*BRIEF A:* Display every line of the records that contains the string "across".

================

Standing Committee on Transport, Infrastructure and Communities


NUMBER 005 
l
3rd SESSION 
l
40th PARLIAMENT 

EVIDENCE

Thursday, March 25, 2010

[Recorded by Electronic Apparatus]

  (1050)  

[English]

    Members, as we discussed at the subcommittee in regard to Bill C-310, an Act to Provide Certain Rights to Air Passengers, in the last Parliament we had a motion that went to the House. I think everyone has it in front of them. It was decided at the subcommittee that we should deal with it, or at least address it.
    Monsieur Laframboise, you have the floor.

[Translation]

    I am ready to move once again the motion to adopt a report. The motion would read as follows:
That, pursuant to Standing Order 97.1, and, after some hearings on Bill C-310 [...], the Committee recommends that the House do not proceed further with Bill C-310 because it makes air carriers responsible for passenger inconveniences and excludes the responsibility of other parties such as an airport authority, NAV CANADA, Canadian Air Transport Security Authority [...], and the Canada Border Services Agency.
    I maintain my position. I know that the bill is now back before the committee. We could consider it all over again, but my position would still not change. I have heard the witnesses whom I needed to hear. It is pointless to drag out a bill that, in my opinion, cannot be amended to meet our needs.

[English]

    The motion has been presented and seconded.
    Mr. Volpe.
    Mr. Chairman, obviously I'm not in agreement, primarily because I disagree with the way the motion was accepted. In fact, all the discussions we had relative to a study of the bill did not make the air carriers exclusively responsible for inconveniences. It did in fact include any other parties, because the definitions were large enough to be able to allocate the liabilities according to circumstances. The definitions were sufficiently wide enough to be able to say let us establish a passenger bill of rights that protects the interests of the traveller, mitigated only by circumstances that would be outside the air carrier's control, and Nav Canada, for example, or weather conditions and others would clearly be left out of that.
    If the committee is going to say, no, we don't want hear this, despite the fact that the House said it wanted us to study this and come back with a good recommendation, then this recommendation doesn't really reflect what the House wanted us to do.
     It's probably best for us to resume consideration of the bill. A lot of things have happened since this particular motion was passed by the committee, and I ask the committee to reconsider.
    Mr. Bevington.
    I'm in agreement with most of what Mr. Volpe has said, but I want to add another factor to it.
    We heard a lot from the airline industry about how they were going to do this voluntarily, when the bill was in front of us. Have we heard much about that in the intervening time since we put this motion forward before Christmas? No, they just shut right up. I don't see that the voluntary response was very sincere. They've had plenty of time now to come up with their voluntary response to air passenger rights and they haven't done it.
    By taking this off the table now, we're not putting any pressure on the industry at all. We're not making them do what they said they wanted to do. So not only are we rejecting what Parliament said we should do, we're taking all the pressure off the airline industry to do what they said they were going to do.
    This committee should take heed of what's happening and recognize that this is an important issue and that we don't play games with this issue and we don't try to ignore it. This is an issue we should deal with. We should keep it on the table, and over the course of the next while we can start to talk about how this works.

================

*BRIEF B:* In the committee transcript, under which Standing Order is the motion on Bill C-310 made?

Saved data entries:

================

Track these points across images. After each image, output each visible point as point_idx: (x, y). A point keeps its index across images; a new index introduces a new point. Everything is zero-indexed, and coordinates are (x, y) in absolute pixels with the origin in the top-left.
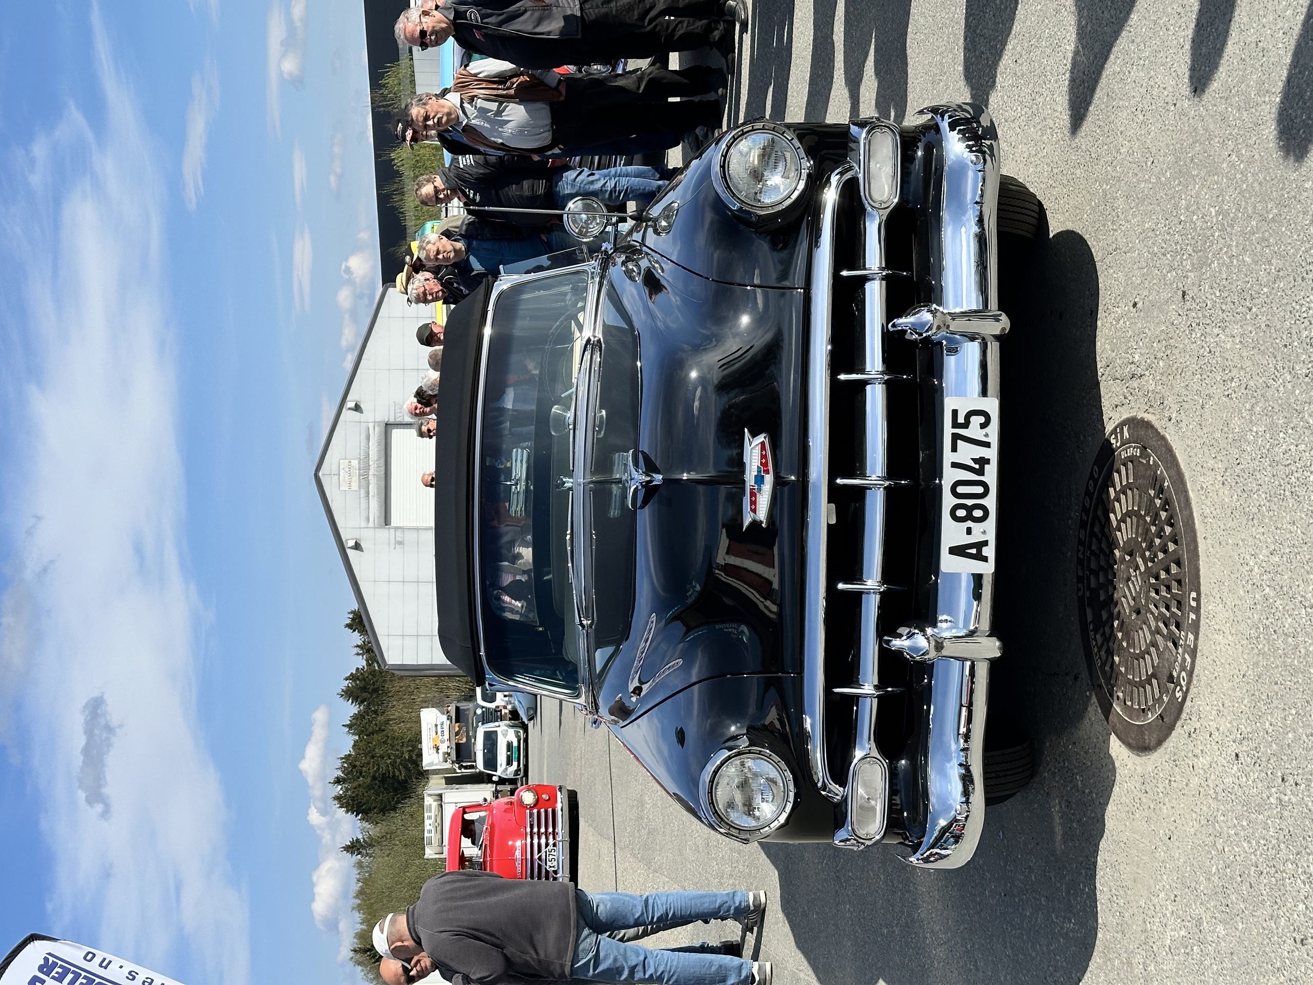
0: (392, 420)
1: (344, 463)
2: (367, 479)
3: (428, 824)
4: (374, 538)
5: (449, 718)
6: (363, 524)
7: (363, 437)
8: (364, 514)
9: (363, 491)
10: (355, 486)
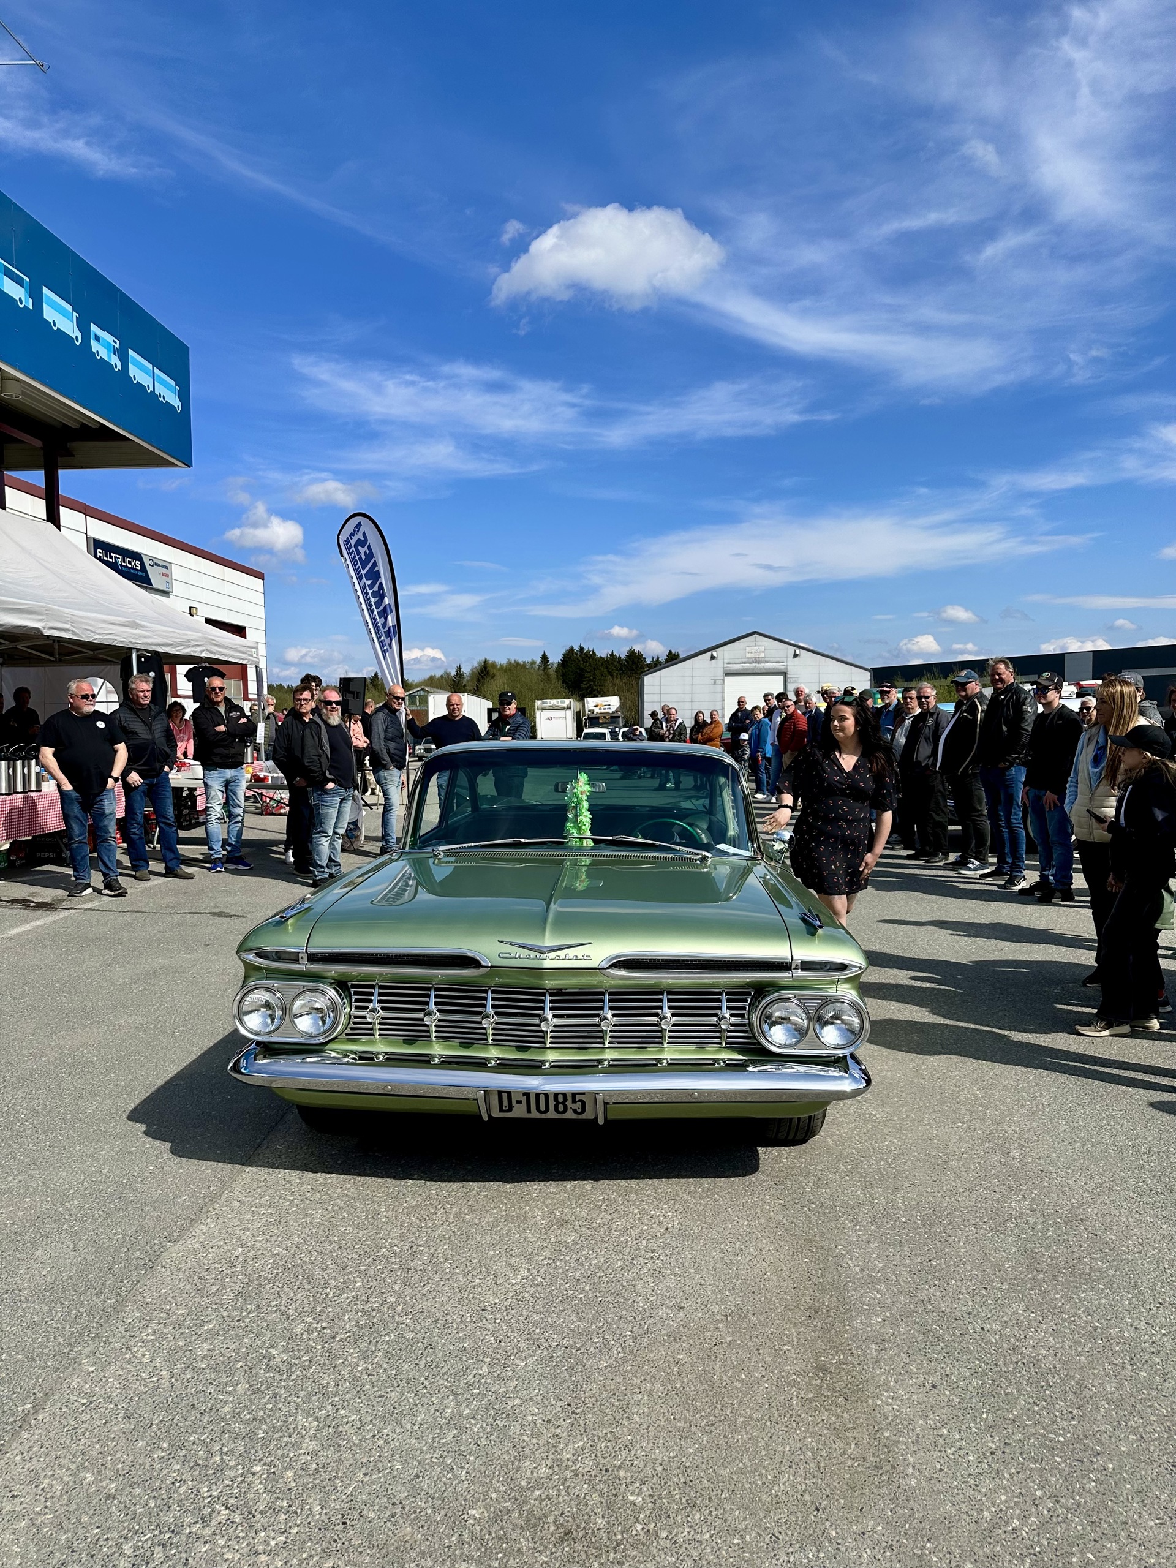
0: (788, 676)
1: (762, 649)
2: (753, 662)
3: (554, 702)
4: (718, 666)
5: (613, 713)
6: (726, 661)
7: (778, 660)
8: (731, 661)
9: (745, 660)
10: (748, 655)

================

*RESPONSE A:*
Track these points across images. After each image, output each visible point as point_idx: (x, y). A point keeps its index across images; a new index introduces a new point. Everything is zero-indexed, and coordinates are (x, y) in absolute pixels with the origin in the top-left.

*RESPONSE B:* Standing Order 97.1